Texto fornecido:
Isto não é Amazônia
As regiões metropolitanas de Belém e Manaus, as duas maiores cidades da Amazônia, se aproximam de dois milhões de habitantes, a capital paraense à frente da amazonense. Com seus cinco municípios, a Grande Belém já está com 2 milhões de moradores. Para Manaus atingir essa marca, falta pouco mais de 200 mil habitantes. As duas cidades ocupam o 9º e o 10º lugares no ranking nacional.
Manaus-AM
Belém do Pará
Com esse tamanho, são cidades grandes em qualquer lugar do mundo. Mais ainda na Europa, cuja urbanização se espraiou muito mais do que no país que adotamos como modelo para quase tudo, os Estados Unidos. Não chegam a duas dezenas as regiões metropolitanas européias com mais de 2 milhões de habitantes. Só um exemplo: com um oitavo da extensão territorial do Brasil, a Itália tem um terço da população brasileira. E sua maior região metropolitana, a capital, Roma, tem 3,4 milhões de habitantes.
Manaus e Belém, somadas, representam quase um quarto de toda a população da Amazônia, que se estende por 60% dos 8,5 milhões de quilômetros quadrados do território nacional. É uma concentração demográfica expressiva. Manaus abriga metade da população do estado do Amazonas, o maior da federação, com seus 1,5 milhão de km2, além de concentrar quase 90% do seu PIB (Produto Interno Bruto). Não há nada igual no Brasil.
O Pará, com seus 1,2 milhão de km² (do tamanho da Colômbia), só é um pouco menor em extensão, mas Belém tem apenas um quarto da população do estado, que, por sua vez, abriga metade da população amazônica, de 15 milhões de habitantes, e não mais que um terço do PIB estadual.
Há outra diferença entre os dois grandes estados. A segunda cidade do Amazonas, depois da capital, é Parintins (onde há a famosa disputa dos bois), com 102 mil habitantes. Segue-lhe Itacoatiara, com 86 mil. A segunda cidade paraense é Ananindeua, que fica no âmbito metropolitano, com 456 mil moradores.
Mas há outras cidades de porte médio à distância de Belém: Santarém (291 mil), Marabá (224 mil), Castanhal (168 mil), Parauapebas, o segundo município que mais exporta no Brasil, por causa do minério de ferro da Serrade Carajás, o melhor do planeta (149 mil), Cametá (120 mil) e Bragança (112 mil).
Por causa da incrível concentração demográfica e econômica em Manaus, o Amazonas pode falar com algum conteúdo de verdade numa agenda verde para o estado. Ao menos enquanto puderem ser contidas as frentes de expansão econômica, que caminham de sul para norte, o espaço dominante ainda é o da floresta. Há a possibilidade, ao menos em tese, de o estado ser inovador na implantação de uma economia florestal, o ideal da utopia amazônica.

Dados fornecidos:

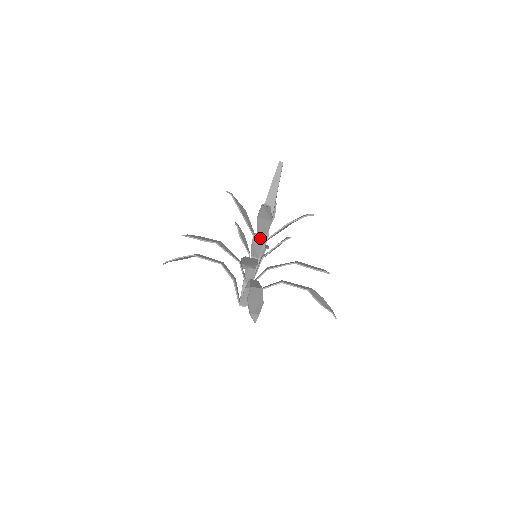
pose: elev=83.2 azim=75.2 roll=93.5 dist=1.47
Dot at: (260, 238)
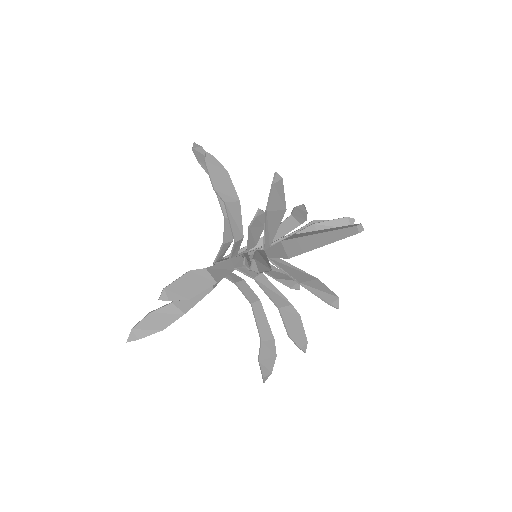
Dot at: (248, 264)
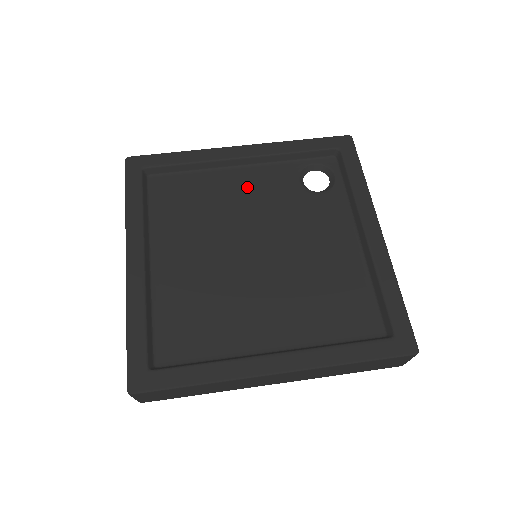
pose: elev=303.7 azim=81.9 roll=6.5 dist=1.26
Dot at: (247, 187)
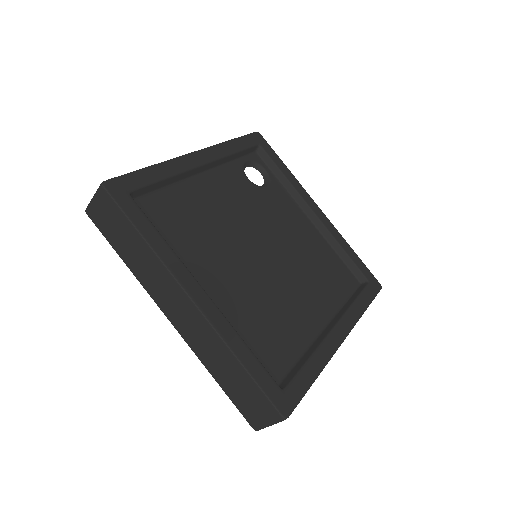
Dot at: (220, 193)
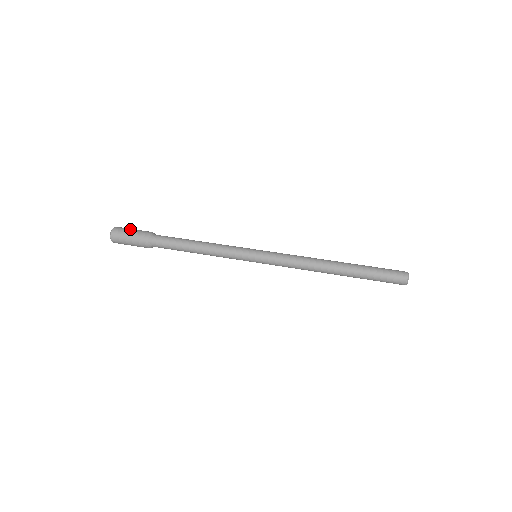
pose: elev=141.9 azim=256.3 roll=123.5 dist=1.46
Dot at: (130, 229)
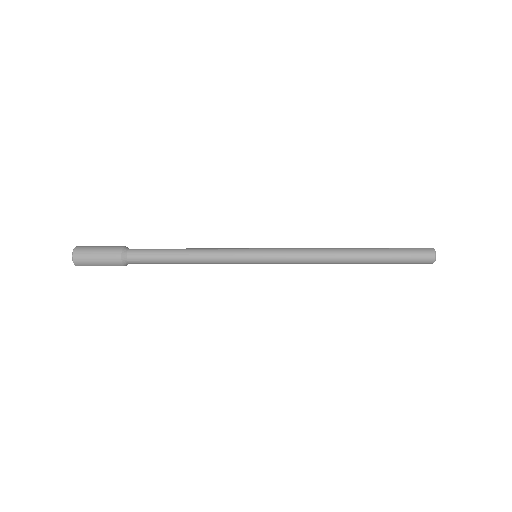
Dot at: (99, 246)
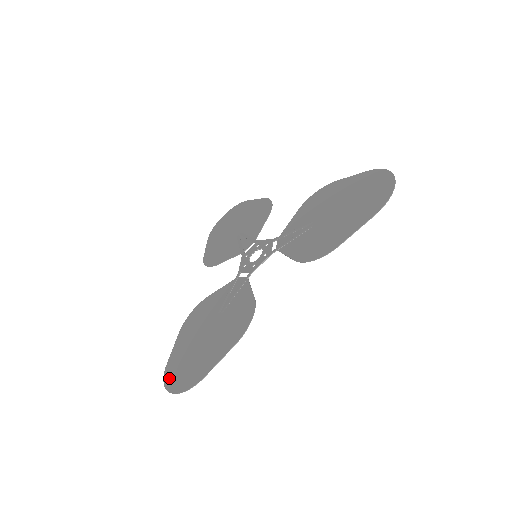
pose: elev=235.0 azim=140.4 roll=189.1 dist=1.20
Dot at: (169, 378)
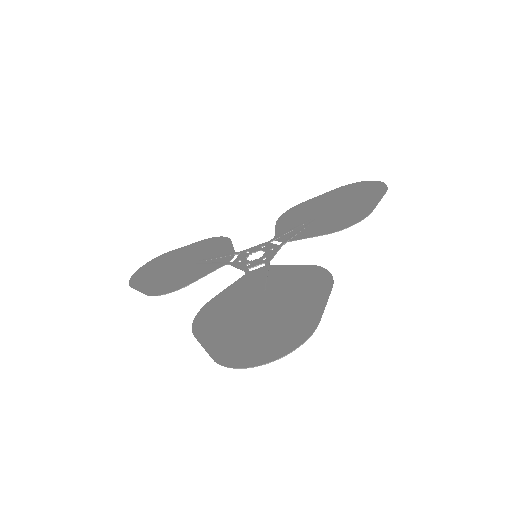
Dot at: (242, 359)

Detalhes da tarefa:
Imprima, sem mudar nada, o trecho do texto sobre Belém e Manaus que começa em "Mas há outras" e vai até "da utopia amazônica.".

Resposta completa:
Mas há outras cidades de porte médio à distância de Belém: Santarém (291 mil), Marabá (224 mil), Castanhal (168 mil), Parauapebas, o segundo município que mais exporta no Brasil, por causa do minério de ferro da Serrade Carajás, o melhor do planeta (149 mil), Cametá (120 mil) e Bragança (112 mil).
Por causa da incrível concentração demográfica e econômica em Manaus, o Amazonas pode falar com algum conteúdo de verdade numa agenda verde para o estado. Ao menos enquanto puderem ser contidas as frentes de expansão econômica, que caminham de sul para norte, o espaço dominante ainda é o da floresta. Há a possibilidade, ao menos em tese, de o estado ser inovador na implantação de uma economia florestal, o ideal da utopia amazônica.